# Fried resistor/condenser, `92 240SX



## ofos2 (Jul 20, 2005)

Drove into driveway, thought fireworks odor had followed me up hill - until I tried to crank it later - cranked but didn`t fire. Found this crisped connecter unit - resistor/condenser near coil module, left fender which wiring diagram identified by wire colors. No obvious short as best I can determine by ohm meter. Any experience with this? Car is stock except for cold air/headers/pipes which have been a pleasure for 30,000 miles. Had some overheating due to coolant leak but not enough to fry anything else.


----------



## ofos2 (Jul 20, 2005)

*THE ANSWER*



ofos2 said:


> Drove into driveway, thought fireworks odor had followed me up hill - until I tried to crank it later - cranked but didn`t fire. Found this crisped connecter unit - resistor/condenser near coil module, left fender which wiring diagram identified by wire colors. No obvious short as best I can determine by ohm meter. Any experience with this? Car is stock except for cold air/headers/pipes which have been a pleasure for 30,000 miles. Had some overheating due to coolant leak but not enough to fry anything else.


As there were no responses to this question, having found the answer to my question I will append it here in case someone else finds themselves in same dilemna in future - at least site search or google will get them here.
The solution was found from mechnic friend`s search of iATN TechMail site, a members only source he uses for his shop. A similar posting brought 5 responses from similarly wired Nissans. Although one thought this occurred 'in areas of high humidity', friend tells me it is 'something that just happens', a quirk of the system. It generally does not come from a short elsewhere in the system; part just sometimes fails. A new resister/condensor can (according to respondents) be purchased from Nissan but my experience there may or may not have identified it - I think listed as 'condensor' - the one not in the A/C but it is special order. $8.00 approx. cost. The various fixes were accomplished by splicing wires below the 'melt zone' and attaching new part. This worked, no followups about customers returning with repeat failure. There had been localized fires of various degree, in some cases requiring fixing affected neighbors to the failed part. This must not be due to age/mileage of original part as friend advised just purchasing part plus enough wire to splice it into harness from local import salvage yard.
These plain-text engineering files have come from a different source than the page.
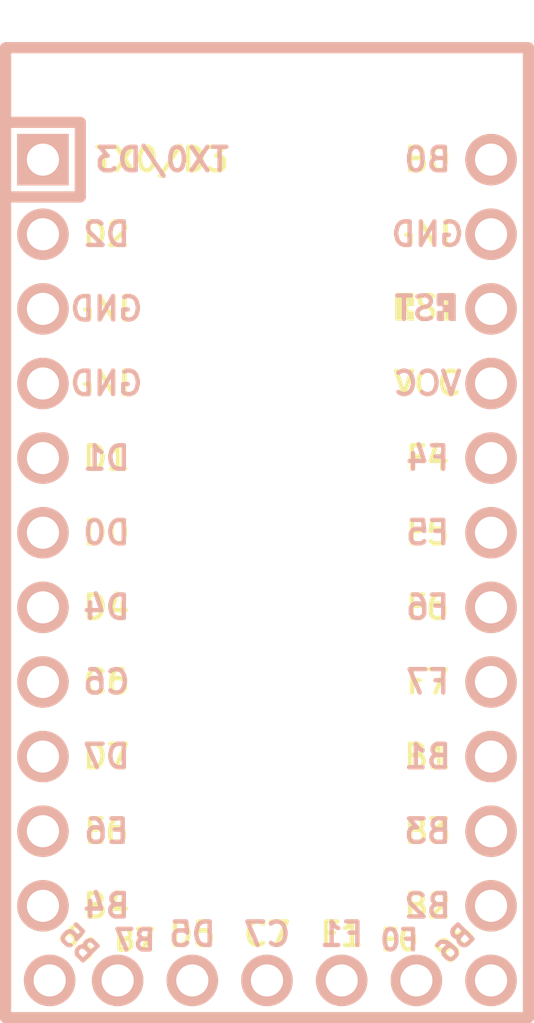
<source format=kicad_pcb>
(kicad_pcb
	(version 20241229)
	(generator "pcbnew")
	(generator_version "9.0")
	(general
		(thickness 1.6)
		(legacy_teardrops no)
	)
	(paper "A4")
	(layers
		(0 "F.Cu" signal)
		(2 "B.Cu" signal)
		(9 "F.Adhes" user "F.Adhesive")
		(11 "B.Adhes" user "B.Adhesive")
		(13 "F.Paste" user)
		(15 "B.Paste" user)
		(5 "F.SilkS" user "F.Silkscreen")
		(7 "B.SilkS" user "B.Silkscreen")
		(1 "F.Mask" user)
		(3 "B.Mask" user)
		(17 "Dwgs.User" user "User.Drawings")
		(19 "Cmts.User" user "User.Comments")
		(21 "Eco1.User" user "User.Eco1")
		(23 "Eco2.User" user "User.Eco2")
		(25 "Edge.Cuts" user)
		(27 "Margin" user)
		(31 "F.CrtYd" user "F.Courtyard")
		(29 "B.CrtYd" user "B.Courtyard")
		(35 "F.Fab" user)
		(33 "B.Fab" user)
		(39 "User.1" user)
		(41 "User.2" user)
		(43 "User.3" user)
		(45 "User.4" user)
	)
	(setup
		(pad_to_mask_clearance 0)
		(allow_soldermask_bridges_in_footprints no)
		(tenting front back)
		(pcbplotparams
			(layerselection 0x00000000_00000000_55555555_5755f5ff)
			(plot_on_all_layers_selection 0x00000000_00000000_00000000_00000000)
			(disableapertmacros no)
			(usegerberextensions no)
			(usegerberattributes yes)
			(usegerberadvancedattributes yes)
			(creategerberjobfile yes)
			(dashed_line_dash_ratio 12.000000)
			(dashed_line_gap_ratio 3.000000)
			(svgprecision 4)
			(plotframeref no)
			(mode 1)
			(useauxorigin no)
			(hpglpennumber 1)
			(hpglpenspeed 20)
			(hpglpendiameter 15.000000)
			(pdf_front_fp_property_popups yes)
			(pdf_back_fp_property_popups yes)
			(pdf_metadata yes)
			(pdf_single_document no)
			(dxfpolygonmode yes)
			(dxfimperialunits yes)
			(dxfusepcbnewfont yes)
			(psnegative no)
			(psa4output no)
			(plot_black_and_white yes)
			(plotinvisibletext no)
			(sketchpadsonfab no)
			(plotpadnumbers no)
			(hidednponfab no)
			(sketchdnponfab yes)
			(crossoutdnponfab yes)
			(subtractmaskfromsilk no)
			(outputformat 1)
			(mirror no)
			(drillshape 1)
			(scaleselection 1)
			(outputdirectory "")
		)
	)
	(net 0 "")
	(net 1 "unconnected-(J1-Pin_6-Pad6)")
	(net 2 "unconnected-(J1-Pin_15-Pad15)")
	(net 3 "unconnected-(J1-Pin_26-Pad26)")
	(net 4 "unconnected-(J1-Pin_28-Pad28)")
	(net 5 "unconnected-(J1-Pin_13-Pad13)")
	(net 6 "unconnected-(J1-Pin_23-Pad23)")
	(net 7 "unconnected-(J1-Pin_12-Pad12)")
	(net 8 "unconnected-(J1-Pin_8-Pad8)")
	(net 9 "unconnected-(J1-Pin_17-Pad17)")
	(net 10 "unconnected-(J1-Pin_1-Pad1)")
	(net 11 "unconnected-(J1-Pin_16-Pad16)")
	(net 12 "unconnected-(J1-Pin_3-Pad3)")
	(net 13 "unconnected-(J1-Pin_9-Pad9)")
	(net 14 "unconnected-(J1-Pin_25-Pad25)")
	(net 15 "unconnected-(J1-Pin_21-Pad21)")
	(net 16 "unconnected-(J1-Pin_5-Pad5)")
	(net 17 "unconnected-(J1-Pin_14-Pad14)")
	(net 18 "unconnected-(J1-Pin_11-Pad11)")
	(net 19 "unconnected-(J1-Pin_7-Pad7)")
	(net 20 "unconnected-(J1-Pin_10-Pad10)")
	(net 21 "unconnected-(J1-Pin_4-Pad4)")
	(net 22 "unconnected-(J1-Pin_29-Pad29)")
	(net 23 "unconnected-(J1-Pin_24-Pad24)")
	(net 24 "unconnected-(J1-Pin_18-Pad18)")
	(net 25 "unconnected-(J1-Pin_2-Pad2)")
	(net 26 "unconnected-(J1-Pin_19-Pad19)")
	(net 27 "unconnected-(J1-Pin_20-Pad20)")
	(net 28 "unconnected-(J1-Pin_22-Pad22)")
	(net 29 "unconnected-(J1-Pin_27-Pad27)")
	(footprint "Keebio-Parts:Elite-C" (layer "F.Cu") (at 33.5 37.27 -90))
	(embedded_fonts no)
)

</source>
Hope few people find need for this info.


----------



## archer973 (Mar 10, 2014)

ofos2 said:


> As there were no responses to this question, having found the answer to my question I will append it here in case someone else finds themselves in same dilemna in future - at least site search or google will get them here...Hope few people find need for this info.


Thank you for posting the answer! It is the exact info I was looking for. Too many threads get started and never show the answer. I wonder how many of those found the fix but never came back to share like you did. It's been awhile since you posted. I hope my message of thanks gets forwarded to you.


----------